◆ **EXCERPTED TEXT**

::::::::

I liked that the man who won had so many troubles but fixed his car.
–Guest Reviewer (9 years-old/almost 10 years-old), Son of SueBE
January 22, 2009
by Lisa Wheeler
illustrated by Mark Siegel
A Richard Jackson Book/Atheneum
This is the night of the Monster Ball and monsters of various kinds have taken over the castle for the biggest party you can imagine. Not that these monsters are scary – this is Lisa Wheeler. Expect fun and laughs.
This is yet another book full of Wheeler’s trademark humor and word play — the Knights’ all have names like observant Sir Veillance or wide Sir Round. This may not click at first with the youngest listeners, but when it does, you will have to stop the story to go back and find the other Knights’ names.
Mark Siegel uses his illustrations to add a story within the story. Wandering the corridors, drippy candle in hand, is a wee prince, being followed by a cute girl ghost. The two finally hook up and join the party and the fun.
A great rhyming time, sure to snare the imagination of young readers who love to play with words.
January 20, 2009
In honor of today — a book about what determined people can do.
That Book Woman (AR 4. 3 )
by Heather Henson
illustrated by David Small
Atheneum Books for Young Readers
What does this book have to do with Obama’s inauguration? Both are so full of hope, they made me cry even though I swore I wouldn’t.
As part of the WPA, Pres. Franklin D. Roosevelt sent librarians on horseback into the Appalachian Mountains. He sent them places where there were no roads. Where schools were inaccessible. Where people still bartered for what they needed with a poke of berries or a treasured recipe.
The narrator is a young boy who already does a full days work while his sister props her feet up, nosing at the chicken scratches in a book. He doesn’t have the time for the silliness of made up stories until the Book Woman impresses him with her bravery, riding up the mountain in a snow storm. What could make her take such a risk? The only way to find out is to turn to his kid sister for help.
Small’s ink, watercolor and chalk illustrations are reminiscent of comic book art, duplicating that forms emotion, expression and vitality although his color work is somewhat more subtle.
When the time comes to bid farewell to a favorite teacher at the end of the school year, this book would make an excellent gift.
January 17, 2009
New Pig in Town (AR 1. 8 )
When Pigs Fly (AR 2.0)
by Lisa Wheeler
illustrated by Frank Ansley
As long as we’re on the topic of beginning readers, check out the Fitch and Chip series. The series opens with New Pig in Town. Chip is the new kid at school. Outspoken and sure of himself, the young pig latches onto the wolf in the next desk. Fitch hugs his tail for security and his ears twitch whenever he gets nervous. The pair slowly become friends in ways that all kids understand — eating lunch together, walking home from school and talking about the differences between their families.

::::::::

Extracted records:

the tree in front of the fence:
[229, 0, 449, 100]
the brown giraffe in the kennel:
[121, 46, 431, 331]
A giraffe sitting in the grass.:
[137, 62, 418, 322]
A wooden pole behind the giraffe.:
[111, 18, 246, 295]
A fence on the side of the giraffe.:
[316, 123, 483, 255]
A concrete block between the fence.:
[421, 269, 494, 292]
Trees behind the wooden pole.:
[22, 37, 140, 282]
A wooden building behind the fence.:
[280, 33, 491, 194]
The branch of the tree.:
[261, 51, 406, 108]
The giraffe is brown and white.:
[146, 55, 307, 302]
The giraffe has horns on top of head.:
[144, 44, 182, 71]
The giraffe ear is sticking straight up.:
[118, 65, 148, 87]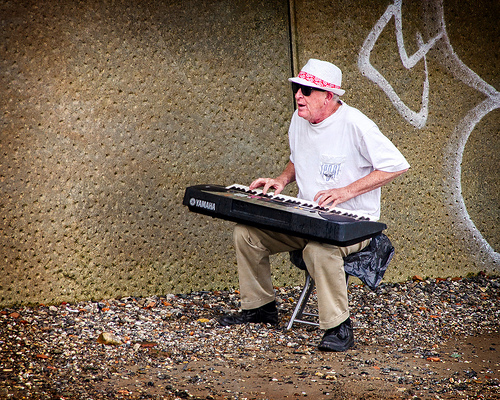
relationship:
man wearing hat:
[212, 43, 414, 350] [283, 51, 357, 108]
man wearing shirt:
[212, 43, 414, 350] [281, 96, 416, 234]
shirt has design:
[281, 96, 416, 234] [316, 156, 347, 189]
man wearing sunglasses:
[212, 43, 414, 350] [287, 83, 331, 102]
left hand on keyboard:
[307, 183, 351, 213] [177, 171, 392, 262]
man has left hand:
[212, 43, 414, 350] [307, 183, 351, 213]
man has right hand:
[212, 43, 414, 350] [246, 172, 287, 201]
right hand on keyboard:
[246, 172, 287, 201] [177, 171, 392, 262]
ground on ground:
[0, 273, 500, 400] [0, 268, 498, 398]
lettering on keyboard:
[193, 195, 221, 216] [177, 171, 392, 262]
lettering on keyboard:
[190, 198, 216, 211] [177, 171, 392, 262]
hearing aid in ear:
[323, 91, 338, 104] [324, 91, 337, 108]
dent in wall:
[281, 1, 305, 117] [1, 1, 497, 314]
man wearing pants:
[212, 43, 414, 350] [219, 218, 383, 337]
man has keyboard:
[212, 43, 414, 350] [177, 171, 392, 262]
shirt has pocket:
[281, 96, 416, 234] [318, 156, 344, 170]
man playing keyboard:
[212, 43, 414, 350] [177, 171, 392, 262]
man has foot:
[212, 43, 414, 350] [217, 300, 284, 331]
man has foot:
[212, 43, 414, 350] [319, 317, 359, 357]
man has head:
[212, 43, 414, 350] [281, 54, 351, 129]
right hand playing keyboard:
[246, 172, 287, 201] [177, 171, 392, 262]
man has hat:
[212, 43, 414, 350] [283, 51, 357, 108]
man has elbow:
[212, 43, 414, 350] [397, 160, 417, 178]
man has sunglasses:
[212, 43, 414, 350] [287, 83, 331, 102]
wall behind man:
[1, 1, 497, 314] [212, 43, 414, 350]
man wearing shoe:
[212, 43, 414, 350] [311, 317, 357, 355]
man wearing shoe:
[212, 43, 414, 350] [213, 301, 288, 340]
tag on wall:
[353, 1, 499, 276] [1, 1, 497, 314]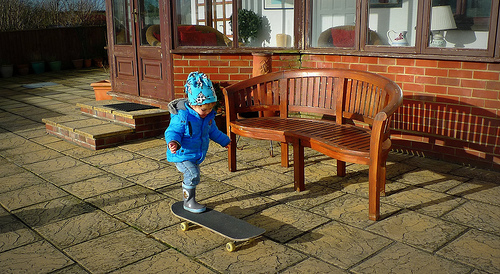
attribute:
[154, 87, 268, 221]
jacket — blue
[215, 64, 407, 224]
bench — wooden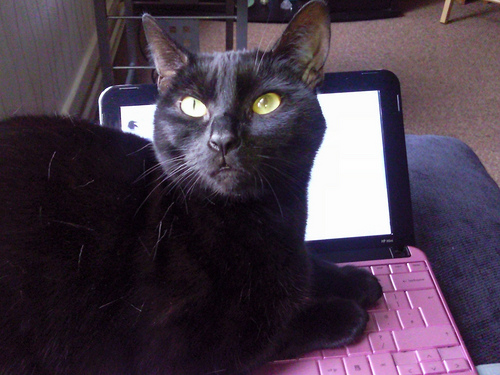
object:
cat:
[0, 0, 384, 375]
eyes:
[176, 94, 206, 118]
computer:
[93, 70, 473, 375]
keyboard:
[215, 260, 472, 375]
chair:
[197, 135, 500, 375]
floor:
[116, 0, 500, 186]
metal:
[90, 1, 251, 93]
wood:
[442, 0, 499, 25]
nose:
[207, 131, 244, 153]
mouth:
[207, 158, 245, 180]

::::::::

◆ **WHAT IS EXPECTED**
Write out the portion of the book reviews between "January 20, 2009" and "a treasured recipe.", inclusive.

◆ **ANSWER TO THE PROBLEM**
January 20, 2009
In honor of today — a book about what determined people can do.
That Book Woman (AR 4. 3 )
by Heather Henson
illustrated by David Small
Atheneum Books for Young Readers
What does this book have to do with Obama’s inauguration? Both are so full of hope, they made me cry even though I swore I wouldn’t.
As part of the WPA, Pres. Franklin D. Roosevelt sent librarians on horseback into the Appalachian Mountains. He sent them places where there were no roads. Where schools were inaccessible. Where people still bartered for what they needed with a poke of berries or a treasured recipe.